▸ Instructions for the task
Set down all of the entries word for word, omitting the images they contain.

▸ Exercise data
━━━

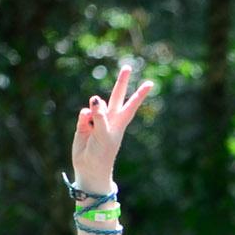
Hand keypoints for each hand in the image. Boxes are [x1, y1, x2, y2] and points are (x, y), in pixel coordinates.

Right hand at [71, 66, 153, 190]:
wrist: (89, 167)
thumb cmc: (101, 153)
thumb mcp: (104, 135)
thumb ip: (100, 117)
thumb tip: (95, 98)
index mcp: (120, 121)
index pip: (131, 104)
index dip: (140, 94)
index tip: (151, 83)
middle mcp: (110, 118)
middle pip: (116, 95)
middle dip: (121, 82)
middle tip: (127, 67)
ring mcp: (96, 119)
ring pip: (96, 103)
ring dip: (94, 107)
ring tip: (94, 128)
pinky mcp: (84, 123)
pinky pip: (83, 113)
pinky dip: (84, 119)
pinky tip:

━━━

▸ Task response
Hand keypoints for each hand in the image. Boxes are [x1, y1, x2, y2] and points are (x, y), in pixel coordinates.

Right hand at [71, 66, 153, 190]:
wrist: (89, 167)
thumb cmc: (101, 153)
thumb mcp: (104, 135)
thumb ip: (100, 117)
thumb tip: (95, 98)
index mcp: (120, 121)
index pip: (131, 104)
index dip: (140, 94)
index tip: (151, 83)
middle mcp: (110, 118)
middle pip: (116, 95)
middle dip: (121, 82)
middle tip: (127, 67)
ring mcp: (96, 119)
ring pip: (96, 103)
ring dip: (94, 107)
ring tip: (94, 128)
pinky mcp: (84, 123)
pinky pip: (83, 113)
pinky dip: (84, 119)
pinky tip:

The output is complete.